Après Newton, on l'étudie dans un devenir des phénomènes, comme coefficient de devenir [...]. Pour interpréter dans le sens réaliste la corrélation des trois notions de force, de masse et d'accélération, il faut passer du réalisme des choses au réalisme des lois. Autrement dit, il faut admettre déjà deux ordres de réalité [...]. Il faut se rendre compte qu'une fois la relation fondamentale de la dynamique établie, la mécanique devient vraiment rationnelle de part en part. Une mathématique spéciale s'adjoint à l'expérience et la rationalise ; la mécanique rationnelle se pose dans une valeur apodictique ; elle permet des déductions formelles ; elle s'ouvre sur un champ d'abstraction indéfini ; elle s'exprime en des équations symboliques les plus diverses [...].

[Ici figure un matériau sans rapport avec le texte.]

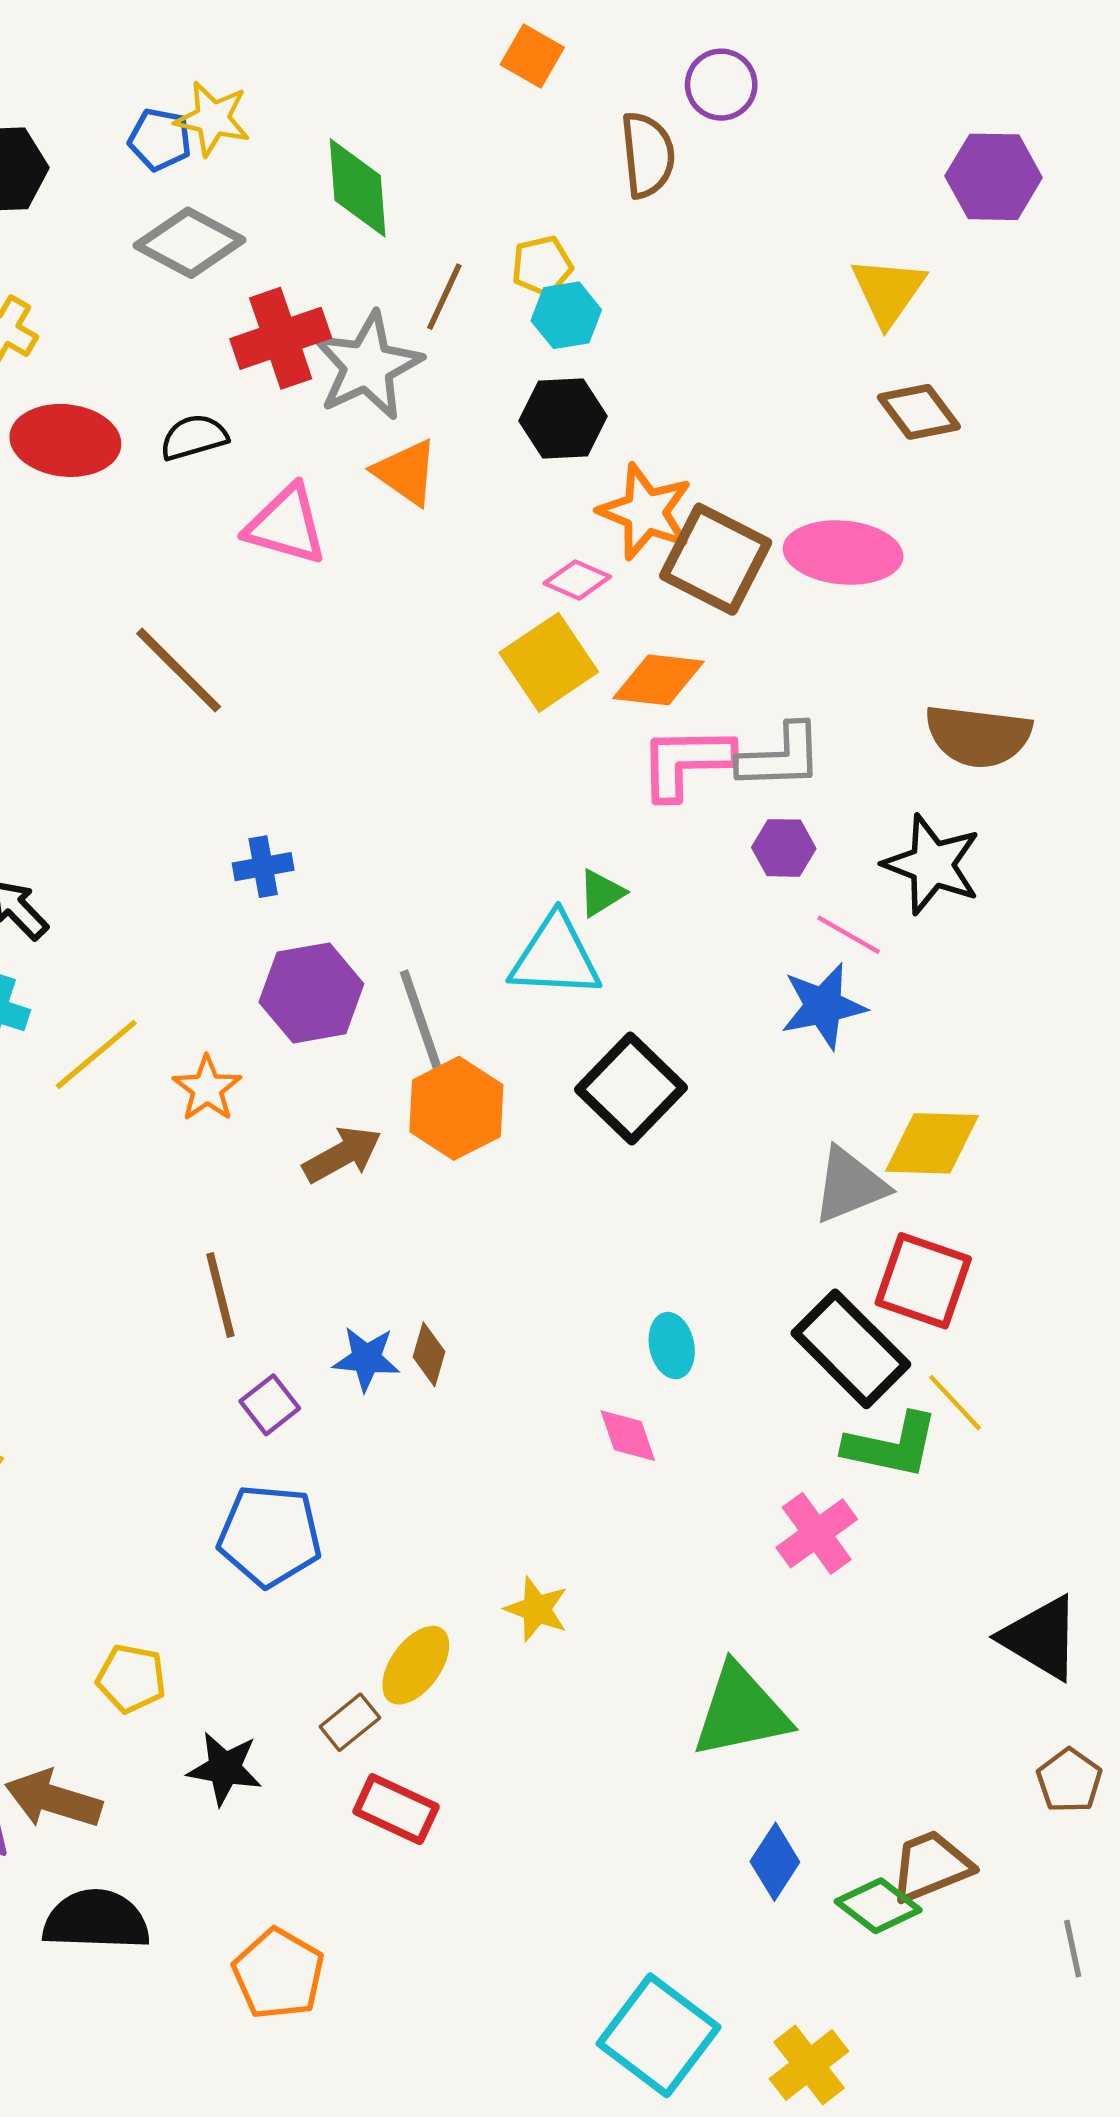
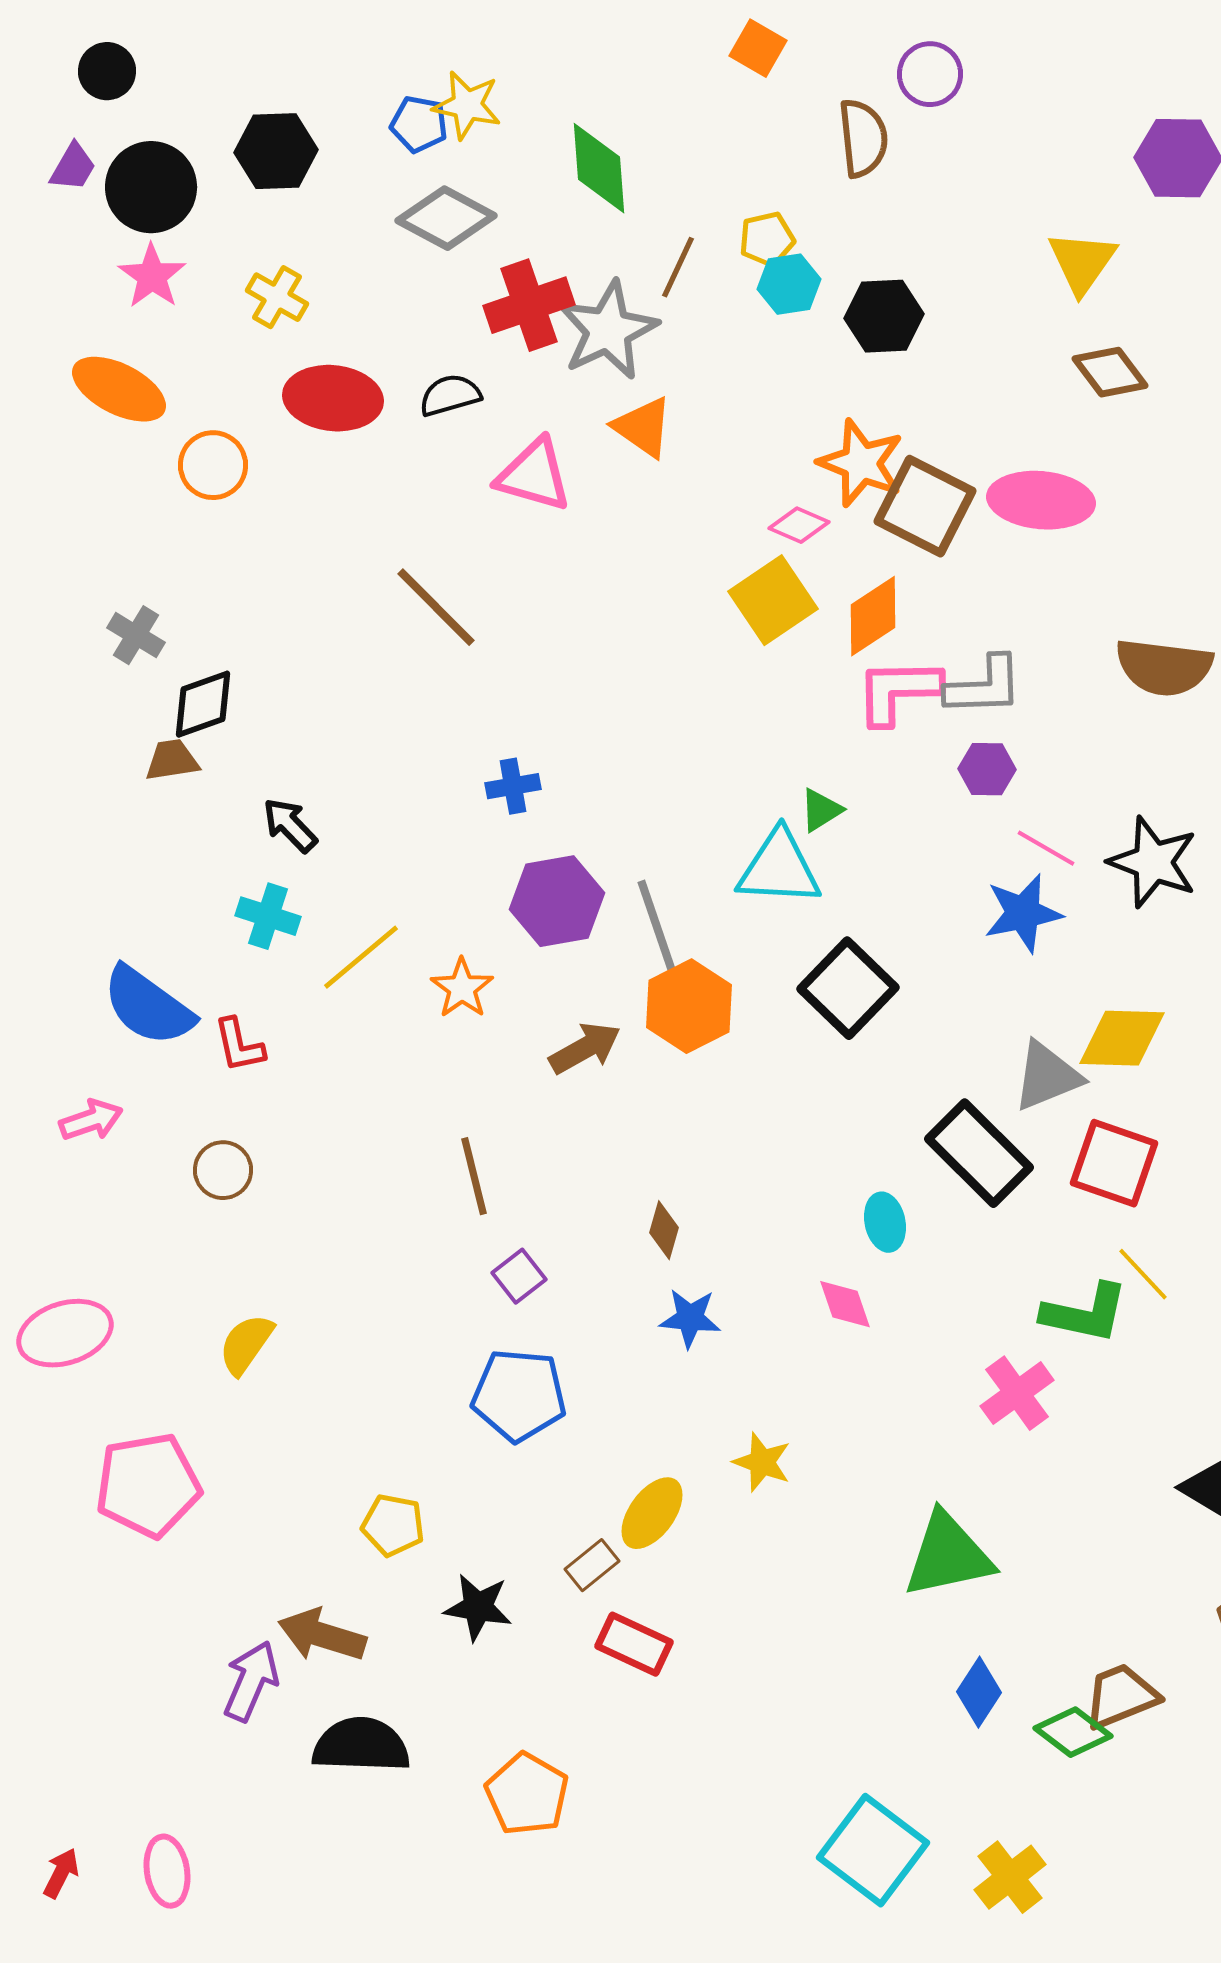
black hexagon: (563, 418) -> (884, 316), moved
orange diamond: (659, 680) -> (873, 616), turned -40
black star: (932, 864) -> (1153, 862), moved
black rectangle: (851, 1349) -> (979, 1153), moved
blue star: (366, 1359) -> (690, 1318), moved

La mécanique rationnelle à l'égard du phénomène mécanique est exactement dans le même rapport que la géométrie pure à l'égard de la description phénoménale. La mécanique rationnelle conquiert rapidement toutes les fonctions d'un a priori kantien. La mécanique rationnelle de Newton est une doctrine scientifique pourvue déjà d'un caractère philosophique kantien. La métaphysique de Kant s'est instruite sur la mécanique de Newton."
Gaston Bachelard, La Philosophie du non, Paris, PUF, 1940, p. 27-30.